When telling stories about queries, it's helpful to show the SQL statement itself.
You should also take into account that queries rely on table data. If there are already unwanted duplicates, you should apply your leverage there and correct them.
 
I think it's a question of establishing why you are seeing duplicates. Do the duplicates reflect the query you are trying to write, or does it mean your data contains unwanted duplicates.
Thanks for the reply,
I understand why the duplicates are there, but they don't fit into the analysis I want to do. So in terms of what you have replied I'd say they are unwanted duplicates.
 
SQL IS easy.
When telling stories about queries, it's helpful to show the SQL statement itself.
You should also take into account that queries rely on table data. If there are already unwanted duplicates, you should apply your leverage there and correct them.
Thanks,
Maybe it's easy for you. The duplicates are unwanted but understandable as to why they are there. I just want to exclude them at this stage. I imagine there is an SQL statement which has the qryMain records and NOT IN qryDupes like a join that excludes the duplicates. I don't know what you mean by "apply your leverage there". I'm not sufficiently versed in SQL at the moment.
 
The duplicates are unwanted
With a unique index on the field or field combination that contains the duplicates, you can safely prevent unwanted duplicates in the table.
 
I imagine there is an SQL statement
A concrete proposal can only be created based on a specific specification. The SQL statement is a fairly comprehensive definition.
 
You can make your query a totals query, which will automatically show only 1 of each different grouped selection.

Such a query becomes non updatable though, which is awkward sometimes.
 
A concrete proposal can only be created based on a specific specification. The SQL statement is a fairly comprehensive definition.
I looked at the table in the first instance and saw a couple of dupes. I then ran the Find Dupes Wizard that gave a list of 12 records that are dupes.
Rather than delete them, I thought I could run a join that would not include the dupes. But that requires SQL which I'm very rusty at. I thought someone might give me an outline of what the SQL would look like?
 
You can make your query a totals query, which will automatically show only 1 of each different grouped selection.

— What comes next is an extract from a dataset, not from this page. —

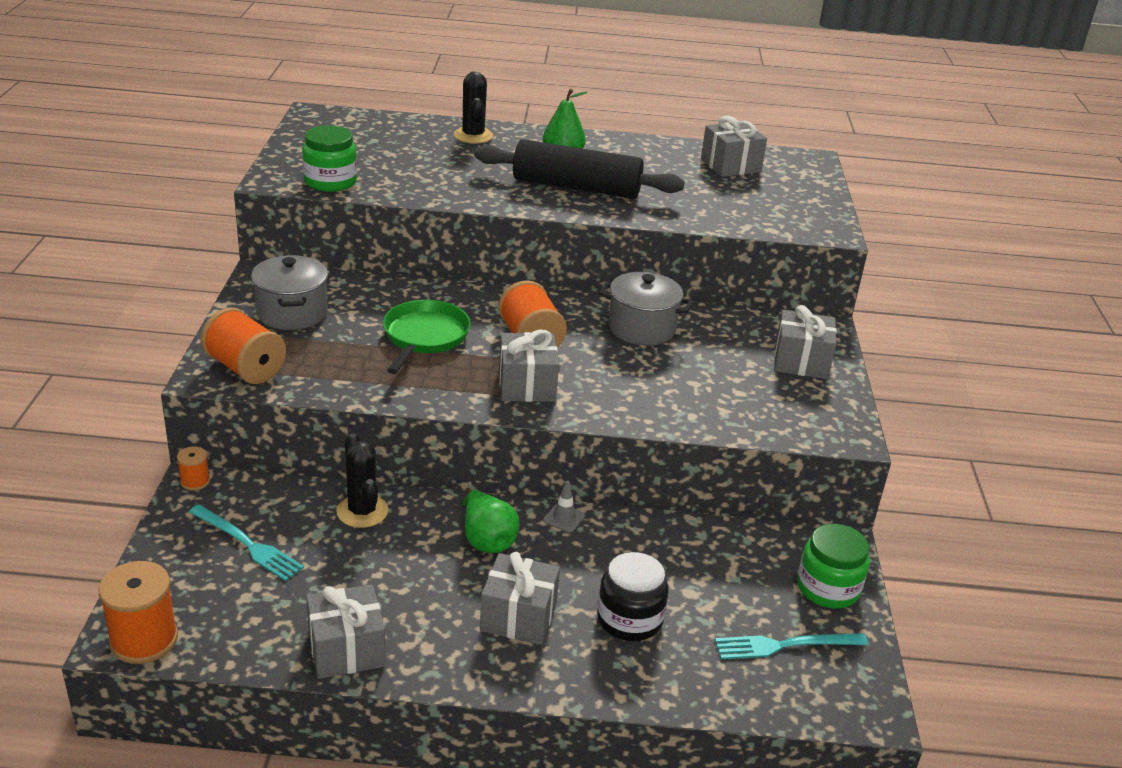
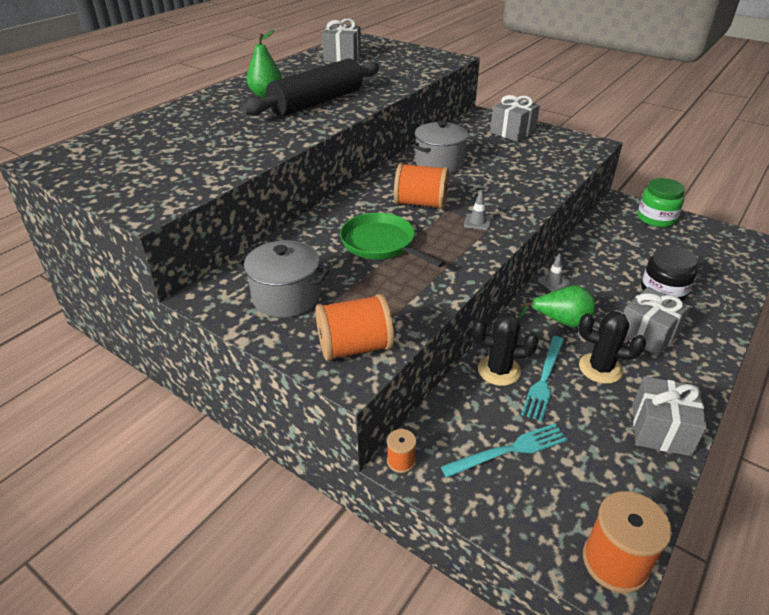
camera: 55 degrees left, 5 degrees up
green jar [302,125,357,192] -> none
black cactus [454,72,493,144] -> black cactus moved to [578,312,646,384]
grey gift [499,330,559,402] -> grey traffic cone [464,190,492,230]
turquoise fork [715,633,868,659] -> turquoise fork moved to [521,336,564,421]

Such a query becomes non updatable though, which is awkward sometimes.
Thanks,
Can I make a query into a totals query? That sounds like a good idea. I just want to exclude the dupes so I can analyse the non-dupe records.
I'll try that out and get back to you. Thank you.

I just did that but it didn't exclude the dupes. The SQL is attached.
 

Attachments

Last edited:
You can make your query a totals query, which will automatically show only 1 of each different grouped selection.

Such a query becomes non updatable though, which is awkward sometimes.

I've realised why there may be some confusion.. I'll need to explain further.
These queries concern analysing Horse-Racing information. The query I ran concerned getting a set of results where some horses have a characteristic called X. There is usually only one horse per race has that trait called X. When I did a group by query I found there were instances in the dataset where there were 2 horses with X. So I did a Find Duplicates query for the whole dataset there were 6 instances where there were 2 horses with X. So to analyse the race results where there is only one horse with trait X I wanted to exclude the instances from the Find Dupes query that returned 12 horses that were duplicates of trait X. Does that make any sense?

The duplicates are in fields RaceDate, Track, RaceNum and the Horse. The find dupes query revealed there were two instances of RaceNum which is/are the duplicates, but the horses names are unique. The problem is that there were 2 occurences of trait X for each of the Race Numbers. The horses names are different (not technicallly duplications). But the 6 pairs of horses in the same race (dupes) which had trait X. I hope that helps.

Summing up, the problem is there is only supposed to be 1 horse per race with trait X. I have a set of 233 races but there are six races where there are 2 horses with X. They are no good to my analysis. I only want to analyse the 233 - 12 = 221 races. To do that I need to exclude these instances where there are 2 horses with X. That's it in a big nutshell.
 

Attachments

Last edited:
So in the races with more than 1 candidate with Trait X, you want to only consider one of them.

In the races that have two candidates, are they both genuine candidates, or is the data at fault. If they are both genuine then maybe it's your premise that there can only be one example per race that's at fault.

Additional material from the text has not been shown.